▸ **Work required**: Please write out the records below again, swapping "centroid" for "center of light" and keeping everything else unchanged.

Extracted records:
☆ ☆ ☆ ☆ ☆ ☆ ☆

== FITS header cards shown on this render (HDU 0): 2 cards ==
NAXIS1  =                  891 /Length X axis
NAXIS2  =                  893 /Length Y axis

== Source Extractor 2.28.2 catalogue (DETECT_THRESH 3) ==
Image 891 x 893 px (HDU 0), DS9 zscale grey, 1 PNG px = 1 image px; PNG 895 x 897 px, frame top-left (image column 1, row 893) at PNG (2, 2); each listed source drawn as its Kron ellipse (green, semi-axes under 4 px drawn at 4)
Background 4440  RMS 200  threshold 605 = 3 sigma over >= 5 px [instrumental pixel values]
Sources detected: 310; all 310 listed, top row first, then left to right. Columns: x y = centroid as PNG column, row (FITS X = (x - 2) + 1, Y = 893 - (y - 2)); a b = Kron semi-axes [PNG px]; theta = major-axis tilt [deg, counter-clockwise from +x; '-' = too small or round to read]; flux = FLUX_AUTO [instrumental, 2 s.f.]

☆ ☆ ☆ ☆ ☆ ☆ ☆

▸ **Written solution**:
== FITS header cards shown on this render (HDU 0): 2 cards ==
NAXIS1  =                  891 /Length X axis
NAXIS2  =                  893 /Length Y axis

== Source Extractor 2.28.2 catalogue (DETECT_THRESH 3) ==
Image 891 x 893 px (HDU 0), DS9 zscale grey, 1 PNG px = 1 image px; PNG 895 x 897 px, frame top-left (image column 1, row 893) at PNG (2, 2); each listed source drawn as its Kron ellipse (green, semi-axes under 4 px drawn at 4)
Background 4440  RMS 200  threshold 605 = 3 sigma over >= 5 px [instrumental pixel values]
Sources detected: 310; all 310 listed, top row first, then left to right. Columns: x y = center of light as PNG column, row (FITS X = (x - 2) + 1, Y = 893 - (y - 2)); a b = Kron semi-axes [PNG px]; theta = major-axis tilt [deg, counter-clockwise from +x; '-' = too small or round to read]; flux = FLUX_AUTO [instrumental, 2 s.f.]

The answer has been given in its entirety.